Molly McPherson Analyzes 3 PR Fiascos and the Brand Mistakes Behind Them

America post Staff
6 Min Read

The problem with that move, McPherson said, is that it made years of commitments look hollow, especially in the case of Target, which cited an “evolving external landscape” as its reasoning for the retreat. But that decision prompted a boycott by Black consumers that did real damage to the company.

“DEI is not a tactic—it’s the infrastructure that builds the foundation of your company,” McPherson said. “You do not do it because of what the media thinks, or what your followers think; you do it because it’s the right thing. What Target lost there is opportunity.”

Target’s new CEO Michael Fiddelke, appointed in February, has met with Black activists including Women’s March co-organizer Tamika Mallory, and reportedly conceded that the company had lost the community’s trust. 

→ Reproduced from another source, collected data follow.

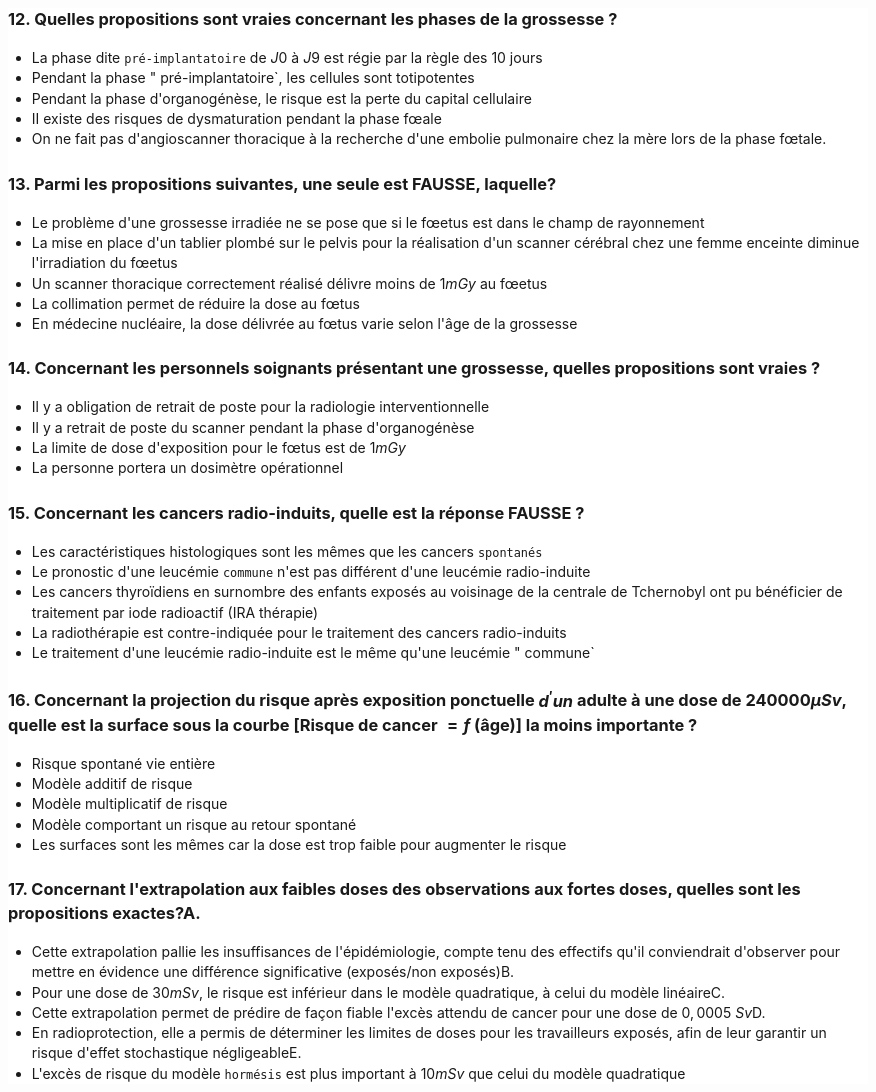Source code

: ### 12. Quelles propositions sont vraies concernant les phases de la grossesse ?
- La phase dite `pré-implantatoire` de $J 0$ à $J 9$ est régie par la règle des 10 jours
- Pendant la phase " pré-implantatoire`, les cellules sont totipotentes
- Pendant la phase d'organogénèse, le risque est la perte du capital cellulaire
- II existe des risques de dysmaturation pendant la phase fœale
- On ne fait pas d'angioscanner thoracique à la recherche d'une embolie pulmonaire chez la mère lors de la phase fœtale.

### 13. Parmi les propositions suivantes, une seule est FAUSSE, laquelle?
- Le problème d'une grossesse irradiée ne se pose que si le fœetus est dans le champ de rayonnement
- La mise en place d'un tablier plombé sur le pelvis pour la réalisation d'un scanner cérébral chez une femme enceinte diminue l'irradiation du fœetus
- Un scanner thoracique correctement réalisé délivre moins de $1 mGy$ au fœetus
- La collimation permet de réduire la dose au fœtus
- En médecine nucléaire, la dose délivrée au fœtus varie selon l'âge de la grossesse

### 14. Concernant les personnels soignants présentant une grossesse, quelles propositions sont vraies ?

- Il y a obligation de retrait de poste pour la radiologie interventionnelle
- Il y a retrait de poste du scanner pendant la phase d'organogénèse
- La limite de dose d'exposition pour le fœtus est de $1 mGy$
- La personne portera un dosimètre opérationnel

### 15. Concernant les cancers radio-induits, quelle est la réponse FAUSSE ?
- Les caractéristiques histologiques sont les mêmes que les cancers `spontanés`
- Le pronostic d'une leucémie `commune` n'est pas différent d'une leucémie radio-induite
- Les cancers thyroïdiens en surnombre des enfants exposés au voisinage de la centrale de Tchernobyl ont pu bénéficier de traitement par iode radioactif (IRA thérapie)
- La radiothérapie est contre-indiquée pour le traitement des cancers radio-induits
- Le traitement d'une leucémie radio-induite est le même qu'une leucémie " commune`

### 16. Concernant la projection du risque après exposition ponctuelle $d^{\prime} u n$ adulte à une dose de $240000 \mu Sv$, quelle est la surface sous la courbe [Risque de cancer $=f$ (âge)] la moins importante ?
- Risque spontané vie entière
- Modèle additif de risque
- Modèle multiplicatif de risque
- Modèle comportant un risque au retour spontané
- Les surfaces sont les mêmes car la dose est trop faible pour augmenter le risque 

### 17.  Concernant l'extrapolation aux faibles doses des observations aux fortes doses, quelles sont les propositions exactes?A.

- Cette extrapolation pallie les insuffisances de l'épidémiologie, compte tenu des effectifs qu'il conviendrait d'observer pour mettre en évidence une différence significative (exposés/non exposés)B.
- Pour une dose de $30 mSv$, le risque est inférieur dans le modèle quadratique, à celui du modèle linéaireC.
- Cette extrapolation permet de prédire de façon fiable l'excès attendu de cancer pour une dose de $0,0005 ~Sv$D.
- En radioprotection, elle a permis de déterminer les limites de doses pour les travailleurs exposés, afin de leur garantir un risque d'effet stochastique négligeableE.
- L'excès de risque du modèle `hormésis` est plus important à $10 mSv$ que celui du modèle quadratique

When ‘laughable’ photos aren’t funny

Earlier this month, New York Post gossip section Page Six got its hands on photos of Dianna Russini, a reporter for The New York Times’ The Athletic, hanging out at an Arizona resort with New England Patriots head coach Mike Vrabel. The problem? The pair were shown holding hands, embracing, and lounging by a hot tub in bathing suits.

“That is not a scandal story about two people possibly having an affair—it’s a brand story, it’s a trust story,” McPherson said. “It’s about the New England Patriots, and it’s about The New York Times.”

But the crisis responses from the organizations were very different.

Russini resigned shortly after the Times began an investigation—just the appearance of impropriety is a violation of the paper’s code of conduct—but The Athletic editor Steven Ginsberg stated that the paper “has taken the matter seriously from the moment we learned about it.”

And the Patriots? Executive VP of player personnel Eliot Wolf skirted the matter by stating that Vrabel’s involvement with the team was “business as usual.” Vrabel himself was dismissive. “These photos show a completely innocent interaction and any suggestion otherwise is laughable,” he told the Post. “This doesn’t deserve any further response.”

Except that it does, McPherson said. Russini “needed to resign because she breached ethical standards, and now the New England Patriots as a brand have a problem,” she said.

“Vrabel said it’s laughable that anyone would think anything was there. Well, here we are a week later, and she resigned, so obviously the joke is on them. When the brand loses trust, that’s when you’re in crisis.”